- **PAGE EXTRACT**:
++++++++++++++++++++
Johnson always had been a musician, so after his tries in Hollywood, he moved to Nashville and began pursuing a career as a singer-songwriter in the mid-1990s. He’s produced two albums of quirky, ornate songs backed by legendary Memphis musicians — “George Johnson featuring the Jordanaires and the Memphis Horns” and George Johnson featuring the Jordanaires "Still Pissed at Yoko.”

His work has not led to commercial success, a reality Johnson says is compounded by the nation’s copyright laws.

“Unless you’re Adele, or Taylor Swift, or the top point-one percent, the rest of us are shrugging under the corporate interests of foreign countries and a system that does not care about you,” Johnson said.

Johnson's fix for music copyright

Johnson’s filings with the Copyright Royalty Board and his arguments in front of the three-judge panel have earned praise from attorneys for SoundExchange and others, according to transcripts for the case.

Johnson said the panel of three retired judges has been amazing to work with, and yet, the heart of his vision for how to fix music copyright is to abolish government oversight.
++++++++++++++++++++
- **WHAT YOU WILL DO**: Continue the passage on George Johnson and music copyright, starting right after its final sentence. The data that comes next has no connection to the text.
++++++++++++++++++++
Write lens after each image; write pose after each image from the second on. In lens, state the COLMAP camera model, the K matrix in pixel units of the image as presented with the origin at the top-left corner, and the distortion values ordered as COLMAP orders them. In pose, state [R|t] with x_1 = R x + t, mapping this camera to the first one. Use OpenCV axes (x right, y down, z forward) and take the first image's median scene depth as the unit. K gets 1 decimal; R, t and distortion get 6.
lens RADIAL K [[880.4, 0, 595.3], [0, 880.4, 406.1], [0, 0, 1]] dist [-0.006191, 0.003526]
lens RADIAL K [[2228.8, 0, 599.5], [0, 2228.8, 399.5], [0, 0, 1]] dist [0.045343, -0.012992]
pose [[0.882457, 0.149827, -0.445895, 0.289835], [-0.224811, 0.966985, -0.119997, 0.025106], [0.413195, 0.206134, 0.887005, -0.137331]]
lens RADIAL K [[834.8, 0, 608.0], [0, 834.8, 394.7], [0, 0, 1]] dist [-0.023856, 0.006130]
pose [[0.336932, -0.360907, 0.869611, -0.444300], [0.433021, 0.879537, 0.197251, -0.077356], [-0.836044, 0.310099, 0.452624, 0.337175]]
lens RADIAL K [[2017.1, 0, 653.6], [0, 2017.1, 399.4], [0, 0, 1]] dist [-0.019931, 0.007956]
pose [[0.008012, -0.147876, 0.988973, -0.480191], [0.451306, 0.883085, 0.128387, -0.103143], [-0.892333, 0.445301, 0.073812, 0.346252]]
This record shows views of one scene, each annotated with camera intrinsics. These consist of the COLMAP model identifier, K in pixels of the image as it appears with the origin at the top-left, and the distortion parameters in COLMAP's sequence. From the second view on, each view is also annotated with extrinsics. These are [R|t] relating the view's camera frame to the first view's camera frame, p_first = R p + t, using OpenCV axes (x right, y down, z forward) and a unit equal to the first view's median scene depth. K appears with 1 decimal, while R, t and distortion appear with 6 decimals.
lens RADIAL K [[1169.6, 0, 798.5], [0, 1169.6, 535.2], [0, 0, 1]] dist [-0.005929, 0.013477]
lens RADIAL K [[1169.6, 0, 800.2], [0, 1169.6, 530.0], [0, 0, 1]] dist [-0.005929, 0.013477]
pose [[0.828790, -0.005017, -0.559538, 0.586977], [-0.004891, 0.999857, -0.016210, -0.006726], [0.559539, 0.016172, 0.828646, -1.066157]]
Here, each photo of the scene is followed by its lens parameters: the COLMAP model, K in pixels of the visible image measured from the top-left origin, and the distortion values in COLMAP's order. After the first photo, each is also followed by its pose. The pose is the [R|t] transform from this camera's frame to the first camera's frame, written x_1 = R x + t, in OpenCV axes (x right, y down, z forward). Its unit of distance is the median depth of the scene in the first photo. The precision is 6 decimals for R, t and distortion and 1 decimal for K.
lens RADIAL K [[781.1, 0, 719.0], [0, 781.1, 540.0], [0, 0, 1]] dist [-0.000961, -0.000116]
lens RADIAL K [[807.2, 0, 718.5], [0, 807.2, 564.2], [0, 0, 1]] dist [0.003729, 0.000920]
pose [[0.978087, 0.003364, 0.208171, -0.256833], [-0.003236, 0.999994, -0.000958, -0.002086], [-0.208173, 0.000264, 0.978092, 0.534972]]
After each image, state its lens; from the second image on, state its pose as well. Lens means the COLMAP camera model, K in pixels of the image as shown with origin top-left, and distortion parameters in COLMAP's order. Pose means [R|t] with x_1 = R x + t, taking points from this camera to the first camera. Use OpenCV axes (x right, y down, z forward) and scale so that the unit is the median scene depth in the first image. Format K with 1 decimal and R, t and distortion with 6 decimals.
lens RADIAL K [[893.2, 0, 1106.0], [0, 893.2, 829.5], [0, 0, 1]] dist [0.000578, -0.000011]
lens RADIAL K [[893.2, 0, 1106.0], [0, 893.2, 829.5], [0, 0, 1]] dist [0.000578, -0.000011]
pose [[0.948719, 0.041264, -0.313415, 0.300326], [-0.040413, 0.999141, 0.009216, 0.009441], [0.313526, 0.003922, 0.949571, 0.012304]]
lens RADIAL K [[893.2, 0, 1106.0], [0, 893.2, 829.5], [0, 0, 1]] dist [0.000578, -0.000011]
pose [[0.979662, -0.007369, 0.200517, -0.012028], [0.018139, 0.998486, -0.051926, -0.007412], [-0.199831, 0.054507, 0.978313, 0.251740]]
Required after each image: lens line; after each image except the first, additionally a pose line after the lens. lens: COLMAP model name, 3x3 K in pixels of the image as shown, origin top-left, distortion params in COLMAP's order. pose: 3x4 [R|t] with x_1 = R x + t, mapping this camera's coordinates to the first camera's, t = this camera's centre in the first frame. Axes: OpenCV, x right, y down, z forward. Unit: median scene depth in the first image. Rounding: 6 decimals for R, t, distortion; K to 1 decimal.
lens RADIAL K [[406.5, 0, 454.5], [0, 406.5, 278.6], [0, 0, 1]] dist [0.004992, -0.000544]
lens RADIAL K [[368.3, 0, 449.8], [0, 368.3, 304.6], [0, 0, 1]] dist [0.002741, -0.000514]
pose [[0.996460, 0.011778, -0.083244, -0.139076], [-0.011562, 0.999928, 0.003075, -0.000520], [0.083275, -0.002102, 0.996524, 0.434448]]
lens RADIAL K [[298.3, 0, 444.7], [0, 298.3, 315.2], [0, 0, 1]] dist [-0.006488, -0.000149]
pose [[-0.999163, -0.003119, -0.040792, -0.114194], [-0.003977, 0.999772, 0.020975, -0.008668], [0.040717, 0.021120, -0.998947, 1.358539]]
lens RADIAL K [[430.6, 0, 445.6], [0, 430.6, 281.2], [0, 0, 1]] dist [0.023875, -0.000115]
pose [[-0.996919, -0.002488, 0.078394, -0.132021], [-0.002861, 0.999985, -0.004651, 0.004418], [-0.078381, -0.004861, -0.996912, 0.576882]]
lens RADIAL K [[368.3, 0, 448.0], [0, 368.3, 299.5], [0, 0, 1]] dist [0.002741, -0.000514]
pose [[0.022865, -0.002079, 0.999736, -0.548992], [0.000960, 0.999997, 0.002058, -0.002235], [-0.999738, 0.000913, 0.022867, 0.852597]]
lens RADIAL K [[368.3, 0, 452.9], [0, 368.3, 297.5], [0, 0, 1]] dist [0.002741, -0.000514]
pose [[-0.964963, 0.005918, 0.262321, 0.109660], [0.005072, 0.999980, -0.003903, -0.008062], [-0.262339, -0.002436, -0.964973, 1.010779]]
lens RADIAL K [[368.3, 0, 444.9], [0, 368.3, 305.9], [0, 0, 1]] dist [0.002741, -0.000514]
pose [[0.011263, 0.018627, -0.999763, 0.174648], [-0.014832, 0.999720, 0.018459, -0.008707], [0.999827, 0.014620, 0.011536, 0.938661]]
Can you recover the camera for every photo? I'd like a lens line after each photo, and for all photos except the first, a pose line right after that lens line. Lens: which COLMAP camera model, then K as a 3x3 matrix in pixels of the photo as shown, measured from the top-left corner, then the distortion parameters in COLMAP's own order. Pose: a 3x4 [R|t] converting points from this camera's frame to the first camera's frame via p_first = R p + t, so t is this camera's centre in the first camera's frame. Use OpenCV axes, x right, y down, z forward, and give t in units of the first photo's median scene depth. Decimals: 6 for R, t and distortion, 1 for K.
++++++++++++++++++++
- **RESPONSE TO THIS EXERCISE**:
Johnson is a libertarian purist who believes the free market, and only the free market, should decide royalty rates.

He says the government should not be in the business of setting royalty rates, and that copyright owners should be free to negotiate with service providers. Johnson believes the federal government should eliminate the consent decrees that govern ASCAP and BMI as well. The Department of Justice is in the midst of reviewing those consent decrees for the first time in many years, an exercise that publishers and songwriters hope leads to drastic changes to the laws that determine how they are paid.

“Obama could get rid of the consent decree, start with that,” Johnson said, when asked how he would fix the country’s music copyright system. “Congress could pass a law to get rid of the Copyright Royalty Board, as nice as they are. And if we did that, we’d be on the road to a free market.”

Entertainment attorneys respond

Music copyright experts have been impressed by Johnson's thorough preparation for the hearing and his brash proposal for overhauling the copyright system, something even Johnson concedes is probably not going to occur.

Loren Mulraine, a professor in Belmont University’s school of law and an entertainment and intellectual property attorney at Bone McAllester Norton, commended Johnson for taking his fight to the Copyright Royalty Board.

“The amount of time and energy and effort and expertise it takes essentially takes you away from doing your craft,” Mulraine said. “In order for him to really be successful in pulling this material together, he’s not writing any songs most likely. That’s why most artists and songwriters will let SoundExchange or the PROs (performance rights organizations) represent them.”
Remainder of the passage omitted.